En montée, la technique n'a qu'une influence limitée au-delà du poids. Le fait que Pogacar et Vingegaard établissent de nouveaux meilleurs temps en montée n'est, selon nous, que partiellement dû aux roues. Les pneus améliorés - en montée, on utilise même parfois des pneus sans chambre à air pour le contre-la-montre - ont au maximum un effet comparable à un kilo de poids en moins dans la montée finale, soit 25 secondes supplémentaires. La forte amélioration de l'aérodynamique par rapport aux temps passés apporte un avantage similaire. Ainsi, à poids égal, un vélo moderne est plus rapide d'une minute dans la montée finale qu'à l'époque de Lance Armstrong.
Toutes les autres astuces techniques ont moins de potentiel pour faire tourner l'horloge. Cela signifie que les différences sont essentiellement dues aux coureurs et au style de conduite, et moins au vélo - en montée, il faut le souligner. Sur le plat, l'aérodynamique et les pneus ont plus d'effet.

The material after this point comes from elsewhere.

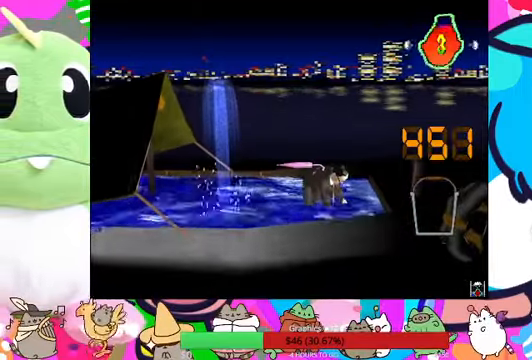
{"dt_ms": 500, "buttons": [], "left_stick": "center", "right_stick": "center", "events": [[34, "CROSS", "up"], [100, "CROSS", "down"], [200, "CROSS", "up"], [267, "CROSS", "down"], [334, "CROSS", "up"], [434, "CROSS", "down"], [500, "CROSS", "up"]]}
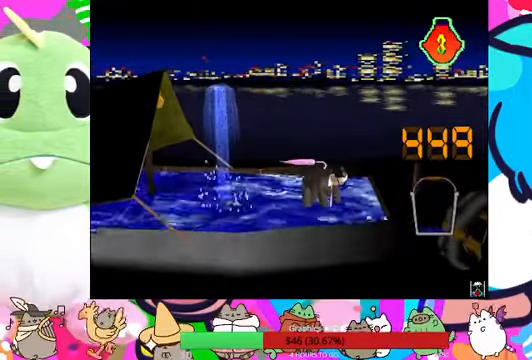
{"dt_ms": 500, "buttons": [], "left_stick": "center", "right_stick": "center", "events": [[67, "CROSS", "down"], [134, "CROSS", "up"], [234, "CROSS", "down"], [267, "CROSS", "up"], [367, "CROSS", "down"], [434, "CROSS", "up"]]}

*) Les calculs sont basés sur les vélos testés par TOUR en laboratoire et en soufflerie. Les machines du Tour de France peuvent s'en écarter dans les détails. Nous n'avons évidemment pas non plus pu examiner des prototypes de dernière minute. Contexte de la simulation.
Tableau : Les temps de parcours calculés lors de la montée finale de la 20e étape. Le classement est dominé par un vélo qui ne participe pas à la course : Notre "Ultralight Custom Bike" est représentatif d'un vélo dont le poids est inférieur d'un kilo à la limite fixée par l'UCI.
Robert Kühnen a étudié l'ingénierie mécanique, écrit pour TOUR sur des sujets techniques et d'entraînement et développe des méthodes de test. Robert affine les calculs de simulation depuis des années, ils sont également utilisés par des équipes professionnelles.